Text segment:
— Start —

When Hans comes home, missing an eye and an arm, he is enraged at his mother’s activities, his brother’s budding romance with Rebecca and Moritz’s attitude towards his old gang.  It causes a schism in the household, with Hans taking the side of the Kaiser’s Germany, and feeling that people like his mother have betrayed the soldiers fighting for Germany and advocating a revolution in Germany.  Moritz stands in the middle – caught in the kind of patriotic feelings the sent so many to war in the first place, yet seeing that change needs to happen.  The Schmidt family, then, becomes a microcosm of exactly what is happening throughout Germany at the end of the war.

Schröder has done an excellent job in researching and representing the time and events she is writing about.  One of the things that Hitler blamed the loss of the war on was the supposed lack of support by the home front and the readers sees this attitude reflected in Hans’s reactions to things after he come home.  Hans also feels the same kind of virulent anti-Semitism that propelled Hitler’s later policies.  These feelings are portrayed with such intensity that I knew it would only a matter of a few years before Hans would have been a member of the fledging Nazi party, as did so many of his real life counterparts. 

I thought that Schröder also captured the passion and fearlessness of the revolutionaries just as strongly. Important names like Rosa Luxemburg and Karl Liebknecht, radical left wing members of the revolution and Friedrich Ebert, a conservative Social Democrat, appear in the story, and I really liked that she has even included the important Sailor’s Revolt in Kiel. Given this background information, the reader most clearly can see the contrast between Hans and his mother, making this very thought provoking aspect to the story.  Mixed into all this is Moritz, an naïve young man with a strong sense of right and wrong, but at least in the beginning no political commitment.

— End —

Directions:
Retype the passage of the book review above starting at "I thought that" and ending at "no political commitment.".

(Dataset excerpt)
— Start —

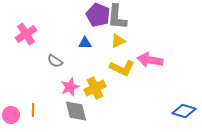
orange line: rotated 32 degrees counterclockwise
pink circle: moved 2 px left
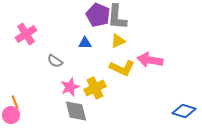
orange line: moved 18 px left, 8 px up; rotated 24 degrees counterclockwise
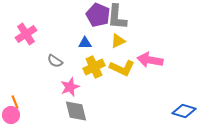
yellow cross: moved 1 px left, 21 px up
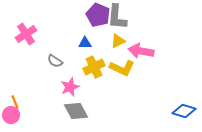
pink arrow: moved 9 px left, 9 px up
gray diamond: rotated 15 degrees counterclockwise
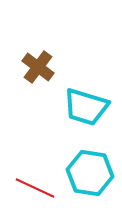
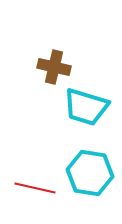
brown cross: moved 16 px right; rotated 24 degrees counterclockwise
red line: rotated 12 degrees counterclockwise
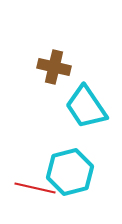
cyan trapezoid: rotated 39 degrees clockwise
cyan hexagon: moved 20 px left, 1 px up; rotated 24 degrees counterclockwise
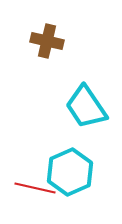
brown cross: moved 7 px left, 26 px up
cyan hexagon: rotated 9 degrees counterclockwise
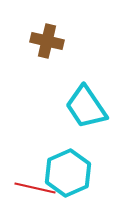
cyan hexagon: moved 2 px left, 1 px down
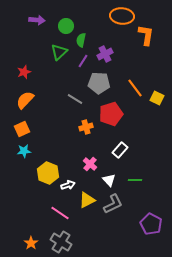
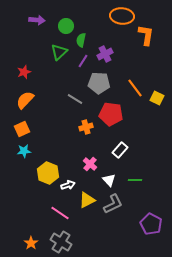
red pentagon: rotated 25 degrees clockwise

— End —

Task answer:
I thought that Schröder also captured the passion and fearlessness of the revolutionaries just as strongly. Important names like Rosa Luxemburg and Karl Liebknecht, radical left wing members of the revolution and Friedrich Ebert, a conservative Social Democrat, appear in the story, and I really liked that she has even included the important Sailor’s Revolt in Kiel. Given this background information, the reader most clearly can see the contrast between Hans and his mother, making this very thought provoking aspect to the story.  Mixed into all this is Moritz, an naïve young man with a strong sense of right and wrong, but at least in the beginning no political commitment.